---------- Input

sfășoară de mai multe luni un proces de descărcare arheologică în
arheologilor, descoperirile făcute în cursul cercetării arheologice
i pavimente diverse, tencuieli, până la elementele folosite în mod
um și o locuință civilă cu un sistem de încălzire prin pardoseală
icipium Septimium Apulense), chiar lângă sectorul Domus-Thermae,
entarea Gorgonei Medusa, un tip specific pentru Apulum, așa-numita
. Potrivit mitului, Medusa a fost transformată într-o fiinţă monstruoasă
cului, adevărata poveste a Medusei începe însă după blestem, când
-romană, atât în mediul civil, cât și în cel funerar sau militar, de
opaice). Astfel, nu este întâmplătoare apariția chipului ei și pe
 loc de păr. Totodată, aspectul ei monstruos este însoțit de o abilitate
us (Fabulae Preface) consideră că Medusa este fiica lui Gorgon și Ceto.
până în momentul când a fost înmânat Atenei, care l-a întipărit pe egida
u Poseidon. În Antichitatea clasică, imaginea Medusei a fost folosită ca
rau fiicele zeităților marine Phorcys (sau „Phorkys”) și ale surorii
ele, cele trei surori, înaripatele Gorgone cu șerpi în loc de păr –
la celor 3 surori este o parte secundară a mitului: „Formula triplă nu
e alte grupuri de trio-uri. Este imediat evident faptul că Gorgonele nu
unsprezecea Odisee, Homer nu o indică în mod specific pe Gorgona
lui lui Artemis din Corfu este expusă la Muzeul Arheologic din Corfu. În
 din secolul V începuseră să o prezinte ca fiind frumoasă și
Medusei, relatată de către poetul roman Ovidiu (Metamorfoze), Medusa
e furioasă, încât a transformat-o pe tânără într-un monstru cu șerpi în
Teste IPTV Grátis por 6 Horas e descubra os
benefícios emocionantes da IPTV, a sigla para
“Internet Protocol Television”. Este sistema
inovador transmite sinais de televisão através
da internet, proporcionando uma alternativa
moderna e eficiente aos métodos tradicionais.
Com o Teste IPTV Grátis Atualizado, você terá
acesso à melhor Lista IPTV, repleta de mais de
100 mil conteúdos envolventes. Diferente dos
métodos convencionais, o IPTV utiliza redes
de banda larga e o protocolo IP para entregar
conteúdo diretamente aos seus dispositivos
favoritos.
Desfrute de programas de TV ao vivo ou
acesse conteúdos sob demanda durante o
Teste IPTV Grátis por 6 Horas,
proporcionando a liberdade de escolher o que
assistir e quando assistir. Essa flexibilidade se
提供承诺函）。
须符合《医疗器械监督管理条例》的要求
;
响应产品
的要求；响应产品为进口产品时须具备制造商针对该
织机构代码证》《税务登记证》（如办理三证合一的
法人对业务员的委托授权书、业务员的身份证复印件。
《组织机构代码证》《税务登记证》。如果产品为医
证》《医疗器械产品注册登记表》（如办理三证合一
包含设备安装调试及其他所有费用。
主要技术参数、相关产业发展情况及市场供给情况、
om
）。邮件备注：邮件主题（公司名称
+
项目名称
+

--------------------

* Problem details: Copy every entry exactly. Leave nothing out.

* Result for this exercise:
sfășoară de mai multe luni un proces de descărcare arheologică în
arheologilor, descoperirile făcute în cursul cercetării arheologice
i pavimente diverse, tencuieli, până la elementele folosite în mod
um și o locuință civilă cu un sistem de încălzire prin pardoseală
icipium Septimium Apulense), chiar lângă sectorul Domus-Thermae,
entarea Gorgonei Medusa, un tip specific pentru Apulum, așa-numita
. Potrivit mitului, Medusa a fost transformată într-o fiinţă monstruoasă
cului, adevărata poveste a Medusei începe însă după blestem, când
-romană, atât în mediul civil, cât și în cel funerar sau militar, de
opaice). Astfel, nu este întâmplătoare apariția chipului ei și pe
 loc de păr. Totodată, aspectul ei monstruos este însoțit de o abilitate
us (Fabulae Preface) consideră că Medusa este fiica lui Gorgon și Ceto.
până în momentul când a fost înmânat Atenei, care l-a întipărit pe egida
u Poseidon. În Antichitatea clasică, imaginea Medusei a fost folosită ca
rau fiicele zeităților marine Phorcys (sau „Phorkys”) și ale surorii
ele, cele trei surori, înaripatele Gorgone cu șerpi în loc de păr –
la celor 3 surori este o parte secundară a mitului: „Formula triplă nu
e alte grupuri de trio-uri. Este imediat evident faptul că Gorgonele nu
unsprezecea Odisee, Homer nu o indică în mod specific pe Gorgona
lui lui Artemis din Corfu este expusă la Muzeul Arheologic din Corfu. În
 din secolul V începuseră să o prezinte ca fiind frumoasă și
Medusei, relatată de către poetul roman Ovidiu (Metamorfoze), Medusa
e furioasă, încât a transformat-o pe tânără într-un monstru cu șerpi în
Teste IPTV Grátis por 6 Horas e descubra os
benefícios emocionantes da IPTV, a sigla para
“Internet Protocol Television”. Este sistema
inovador transmite sinais de televisão através
da internet, proporcionando uma alternativa
moderna e eficiente aos métodos tradicionais.
Com o Teste IPTV Grátis Atualizado, você terá
acesso à melhor Lista IPTV, repleta de mais de
100 mil conteúdos envolventes. Diferente dos
métodos convencionais, o IPTV utiliza redes
de banda larga e o protocolo IP para entregar
conteúdo diretamente aos seus dispositivos
favoritos.
Desfrute de programas de TV ao vivo ou
acesse conteúdos sob demanda durante o
Teste IPTV Grátis por 6 Horas,
proporcionando a liberdade de escolher o que
assistir e quando assistir. Essa flexibilidade se
提供承诺函）。
须符合《医疗器械监督管理条例》的要求
;
响应产品
的要求；响应产品为进口产品时须具备制造商针对该
织机构代码证》《税务登记证》（如办理三证合一的
法人对业务员的委托授权书、业务员的身份证复印件。
《组织机构代码证》《税务登记证》。如果产品为医
证》《医疗器械产品注册登记表》（如办理三证合一
包含设备安装调试及其他所有费用。
主要技术参数、相关产业发展情况及市场供给情况、
om
）。邮件备注：邮件主题（公司名称
+
项目名称
+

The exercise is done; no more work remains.